La Banque centrale américaine s’inquiète de la croissance rapide de la dette des sociétés des entreprises. En particulier de celles qui présentaient déjà un fort niveau d’endettement. Elle craint que cette situation joue un rôle d’accélérateur d’un futur retournement économique.

Les mots sont pesés, comme il sied aux déclarations des banques centrales. Mais le constat de la Réserve fédérale est sans ambiguïté. « La croissance de la dette commerciale au cours des sept dernières années s’est caractérisée par une forte augmentation des formes les plus risquées de financement, accordées aux entreprises présentant un profil de crédit peu solide ou étant déjà très endettée », écrit ainsi la banque centrale américaine dans son dernier rapport de stabilité financière.

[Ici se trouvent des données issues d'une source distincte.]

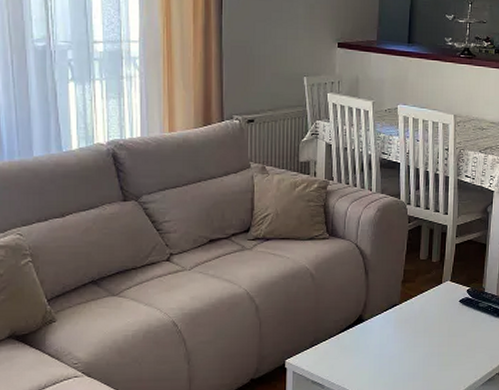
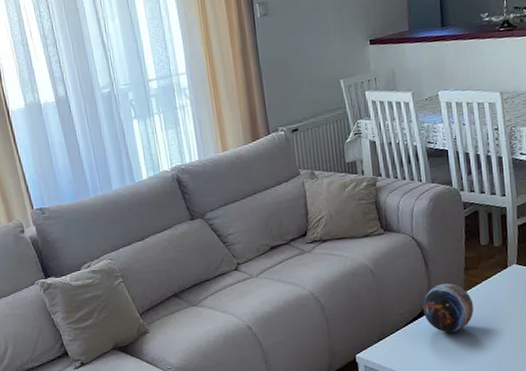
decorative orb: none [357,293,407,343] -> present [422,283,474,333]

Les préoccupations de la Fed viennent notamment s’ajouter à celles du FMI et des agences de notation qui constatent  une dégradation globale de la qualité du crédit . Objets d’une attention particulière de la Fed, les obligations spéculatives (« high yield ») et les prêts à effets de leviers. Alors que leurs volumes étaient tombés quasiment à zéro en 2016, ils sont fortement repartis à la hausse outre-Atlantique jusqu’à atteindre récemment un rythme trimestriel dépassant les 40 milliards de dollars. Selon les calculs de l’institution de Washington, 40 % de ces prêts à risques accordés au premier trimestre l’ont été auprès des entreprises les plus endettées. C’est-à-dire celles dont l’endettement total dépasse 6 fois leur excédent brut d’exploitation, qui ont de fortes charges d’intérêts et qui ont peu de trésorerie disponible.

Le rapport de la Réserve fédérale note que jusqu’à présent le taux de défaut à plutôt eu tendance à diminuer au cours des derniers mois. Il évolue actuellement autour de 1 %, proche de son plus bas historique. Il n’empêche. « Le niveau historiquement élevé de la dette commerciale et la concentration, plus récente, de cette dette auprès des entreprises les moins solides pourraient poser un risque tant pour ces emprunteurs que pour leurs créanciers », souligne la Fed. Avec à la clef, une contagion à l’ensemble de l’économie si la croissance ralentit ou que les conditions de financement se tendent.

Baisse des protections

Cette hausse récente de l’endettement s’est en effet accompagnée d’une baisse significative des protections accordées aux prêteurs. Les « covenants » – des clauses du contrat de prêt prévoyant, par exemple, un remboursement anticipé en cas de dépassement d’un ratio plafond de dette sur excédent brut d’exploitation, ou l’autorisation des créanciers pour réaliser des investissements – ont pour la plupart disparus. Un phénomène qui touche également l’Europe, comme l’a relevé Moody’s la semaine dernière. « Les prêts aux entreprises notées dans la catégorie spéculative en Europe n’offrent plus aux investisseurs une meilleure protection que les obligations « high yield » » constate l’agence de notation. Une situation qui inquiète d’ailleurs les investisseurs, qui se sont associés  pour défendre leurs droits . 

En outre, la grande majorité des prêts à effet de leviers sont « repackagés » sous forme de « collaterized loan obligations » (CLO). Les investisseurs achètent des parts de ces fonds de titrisation, avec un risque plus ou moins important en fonction du rendement attendu. Notamment les banques et les compagnies d’assurance. Or le marché des parts de CLO est assez peu liquide, selon la Fed. En cas de hausse des défauts, ces grands investisseurs devraient faire face à des pertes, limitant leur possibilité de financer l’économie. Et donc de contribuer au ralentissement.